How to Get Rid of Phorid Flies
Phorid flies are tiny flying insects and may be a tan or dark color. The thorax has a distinguishable arch shape giving it the nickname 'humpbacked fly'. The phorid fly has dark eyes (unlike the red eyes of the fruit fly) and will usually scuttle around countertops to get a running start before taking off in flight. They are also called coffin flies because their numbers increase around morturaries. Because of the unsanitary locations they thrive in, they are potential vectors of deadly disease.
Phorid flies can easily become stable in kitchens, bathrooms, and food processing facilities. Like other insects, they feed on decaying organic matter and fungi. They prefer moist environments and will breed in drains, trashcans, and dead animals. Many restaurants will mop on a daily basis – over time, the grout and tile may crack allowing moisture and organic debris to get caught under the slab. In homes, overwatered house plants and garbage disposals represent perfect breeding grounds. Phorid flies tend to lay their eggs in drains.
The phorid fly is easily controlled through increased sanitation. Severe phorid fly infestations may indicate a dead animal trapped within the structure (such as a rat or mouse), or even a faulty septic system.
- Check to make sure there are no leaks. Phorid flies need moisture to survive. Defective plumbing or water damage is an invitation for fly populations.
- Clean up after yourself. Drains should be cleaned, garbage bins washed, and garbage disposal emptied. Keep exposed food items sealed in a container or refrigerated. Scrub the drain with a metal brush if possible.
- Check potted plants and flowers. Water standing in a pot or moist soil could be the source of your phorid infestation. Inspect any flowers in vases as well.

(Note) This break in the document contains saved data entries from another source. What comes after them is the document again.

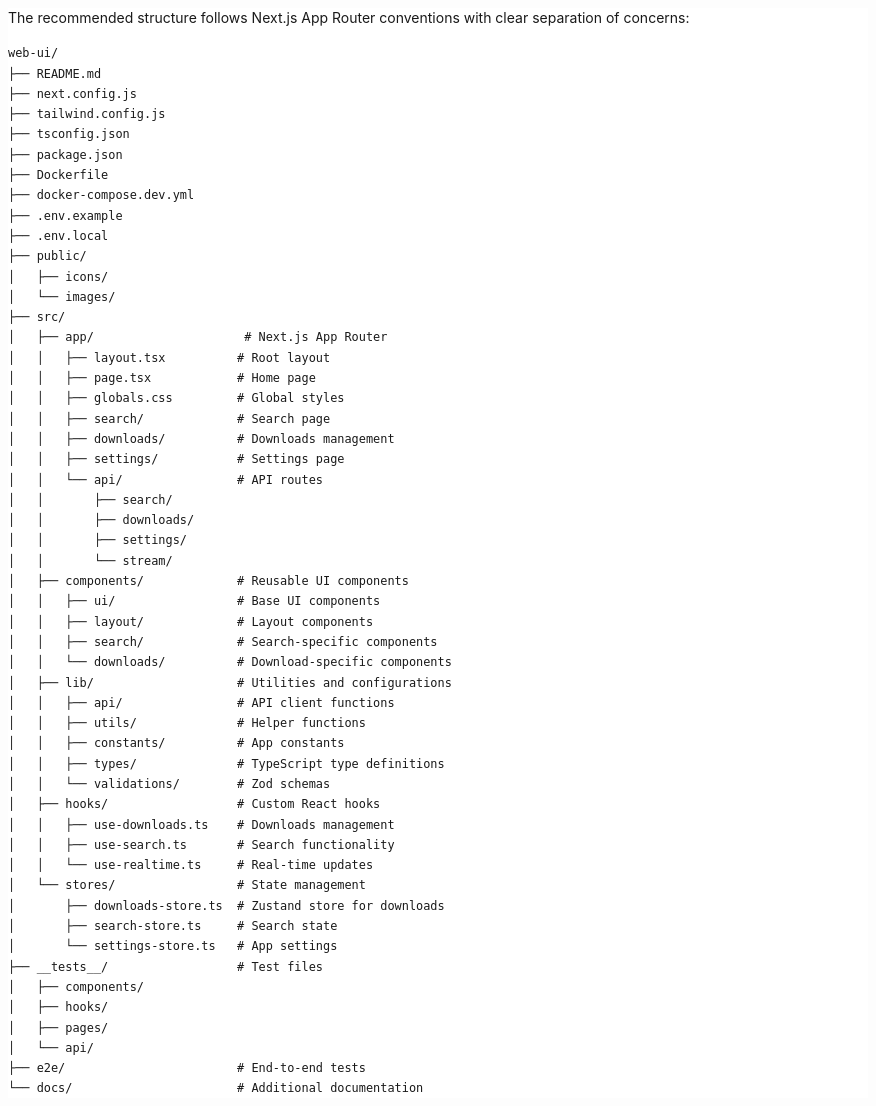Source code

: The recommended structure follows Next.js App Router conventions with clear separation of concerns:

```
web-ui/
├── README.md
├── next.config.js
├── tailwind.config.js
├── tsconfig.json
├── package.json
├── Dockerfile
├── docker-compose.dev.yml
├── .env.example
├── .env.local
├── public/
│   ├── icons/
│   └── images/
├── src/
│   ├── app/                     # Next.js App Router
│   │   ├── layout.tsx          # Root layout
│   │   ├── page.tsx            # Home page
│   │   ├── globals.css         # Global styles
│   │   ├── search/             # Search page
│   │   ├── downloads/          # Downloads management
│   │   ├── settings/           # Settings page
│   │   └── api/                # API routes
│   │       ├── search/
│   │       ├── downloads/
│   │       ├── settings/
│   │       └── stream/
│   ├── components/             # Reusable UI components
│   │   ├── ui/                 # Base UI components
│   │   ├── layout/             # Layout components
│   │   ├── search/             # Search-specific components
│   │   └── downloads/          # Download-specific components
│   ├── lib/                    # Utilities and configurations
│   │   ├── api/                # API client functions
│   │   ├── utils/              # Helper functions
│   │   ├── constants/          # App constants
│   │   ├── types/              # TypeScript type definitions
│   │   └── validations/        # Zod schemas
│   ├── hooks/                  # Custom React hooks
│   │   ├── use-downloads.ts    # Downloads management
│   │   ├── use-search.ts       # Search functionality
│   │   └── use-realtime.ts     # Real-time updates
│   └── stores/                 # State management
│       ├── downloads-store.ts  # Zustand store for downloads
│       ├── search-store.ts     # Search state
│       └── settings-store.ts   # App settings
├── __tests__/                  # Test files
│   ├── components/
│   ├── hooks/
│   ├── pages/
│   └── api/
├── e2e/                        # End-to-end tests
└── docs/                       # Additional documentation
```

- Mop laminate or tile floors. Preferred product is any biodegradable mopping foam designed to eliminate any debris caught in the grout cracks or peeling laminate, but soap and water will generally get the job done. Dirty mop heads should be sterilized or replaced.
Drains can be cleaned with boiling water or a combination of white vinegar and baking soda. Plants that require heavy watering should be temporarily placed elsewhere.
Pesticides should be avoided in phorid fly programs and efforts should focus on eliminating the source of the problem. It's illegal to use pesticides in drains, so filth and bacteria caught in drains must be removed for total control. If the problem persists, consult a mold specialist and have the home inspected. There are many companies willing to do this free of charge.